Der FCB unterliegt am Uhrencup dem Premier League-Aufsteiger Wolverhampton Wanderers FC mit 1:2, zeigt dabei aber keine schlechte Leistung.

Es war definitiv nicht das Spiel der Spiele. Der erste Auftritt des FCB am diesjährigen Uhrencup gab aber doch Aufschluss über einige Fragezeichen. Zum Beispiel jenes Fragezeichen, welches der Abgang von Michael Lang auf der rechten Aussenverteidigerposition hinterlassen hatte. Dort lief in der ersten Halbzeit Raoul Petretta auf.
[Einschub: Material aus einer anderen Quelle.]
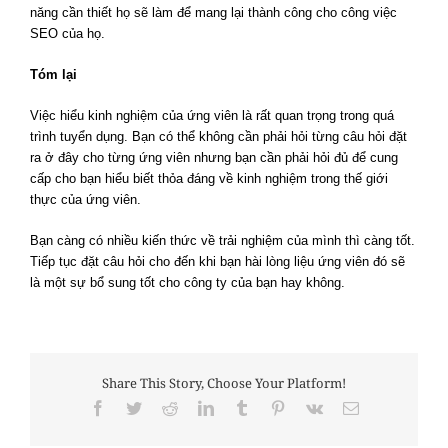
năng cần thiết họ sẽ làm để mang lại thành công cho công việc
SEO của họ.
Tóm lại
Việc hiểu kinh nghiệm của ứng viên là rất quan trọng trong quá
trình tuyển dụng. Bạn có thể không cần phải hỏi từng câu hỏi đặt
ra ở đây cho từng ứng viên nhưng bạn cần phải hỏi đủ để cung
cấp cho bạn hiểu biết thỏa đáng về kinh nghiệm trong thế giới
thực của ứng viên.
Bạn càng có nhiều kiến thức về trải nghiệm của mình thì càng tốt.
Tiếp tục đặt câu hỏi cho đến khi bạn hài lòng liệu ứng viên đó sẽ
là một sự bổ sung tốt cho công ty của bạn hay không.
Share This Story, Choose Your Platform!
Facebook
Twitter
Reddit
LinkedIn
Tumblr
Pinterest
Vk
Email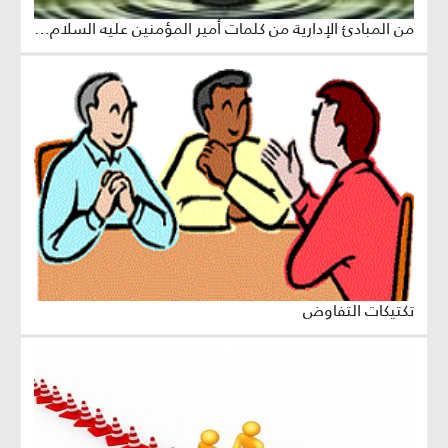
من المبادئ الإدارية من كلمات أمير المؤمنين عليه السلام: "معايير اختيار الشخص الصالح للموقع المناسب"
تكتيكات التفاوض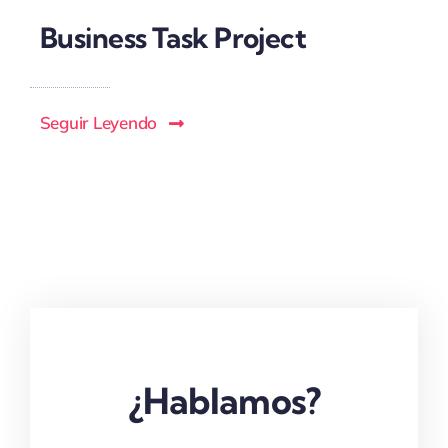
Business Task Project
Seguir Leyendo
¿Hablamos?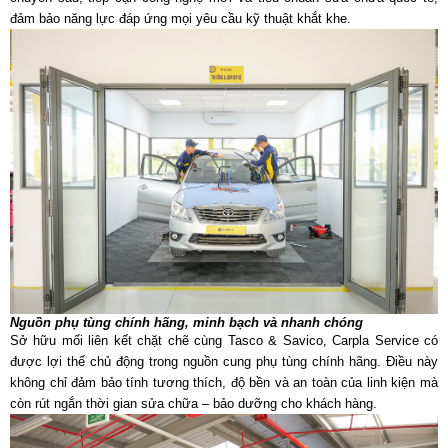
đảm bảo năng lực đáp ứng mọi yêu cầu kỹ thuật khắt khe.
Nguồn phụ tùng chính hãng, minh bạch và nhanh chóng
Sở hữu mối liên kết chặt chẽ cùng Tasco & Savico, Carpla Service có
được lợi thế chủ động trong nguồn cung phụ tùng chính hãng. Điều này
không chỉ đảm bảo tính tương thích, độ bền và an toàn của linh kiện mà
còn rút ngắn thời gian sửa chữa – bảo dưỡng cho khách hàng.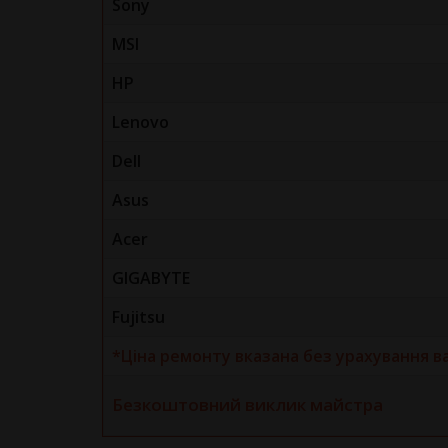
Sony
MSI
HP
Lenovo
Dell
Asus
Acer
GIGABYTE
Fujitsu
*Ціна ремонту вказана без урахування в
Безкоштовний виклик майстра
Der variable 21-jährige Italiener ist für Trainer Raphael Wicky momentan die beste Lösung. «Ich hoffe aber, dass da noch was auf dem Transfermarkt geht» meint er nach dem Spiel mit einem Schmunzeln. Die Transfergerüchte um Silvan Widmer, welche laut verschiedener Medienberichte bereits fix sind, hat der FCB noch nicht bestätigt.

Meisterschaftsmodus: An

Auch wenn der FCB «erst» in knapp zwei Wochen in die neue Super League-Saison startet, ist die Einstellung bei den Baslern nicht mehr dieselbe, wie noch am Anfang der Vorbereitung. Das erzählt auch Zdravko Kuzmanovic im Interview mit Telebasel:

(Video: Telebasel) 

Kuzmanovic trug übrigens bei seiner Einwechslung nach der Pause die Captain-Binde. «Das war, weil ich mit Abstand der Älteste auf dem Platz war», erklärt der 30-Jährige nach dem Spiel. Trotzdem bedeutet es ihm natürlich schon etwas, die Binde im rotblauen Trikot zu tragen. Damit setzt er auch ein Zeichen. «Ja, ich will beim FCB bleiben.»

Raphael Wicky ist zufrieden

Etwas zufriedener zeigte sich Raphael Wicky nach dem Test. Er war mit der Leistung seiner Mannschaft grundsätzlich zufrieden, ihn stört vor allem das Resultat.

(Video: Telebasel) 

Wolverhampton Wanderers spielte übrigens in der zweiten Hälfte mit einer komplett ausgewechselten Mannschaft. Es war dann auch in der zweiten Halbzeit die Mannschaft, die am nächsten zu «the team» herankommt, dass dann auch in der Premier League auflaufen wird. Das erklärt auch, weshalb die Basler vor allem offensiv in der zweiten Hälfte kaum in Erscheinung traten. Man muss dabei aber auch beachten, dass sich der Altersdurchschnitt von der ersten zur zweiten Halbzeit drastisch verjüngte.

Der nächste Auftritt am Uhrencup hat der FC Basel am Freitagabend um 20 Uhr ebenfalls in Biel gegen Feyernoord Rotterdam. Davor spielt die Mannschaft noch um 11 Uhr auf dem Nachwuchscampus des FCB in Basel gegen den FC Aarau aus der Challenge League.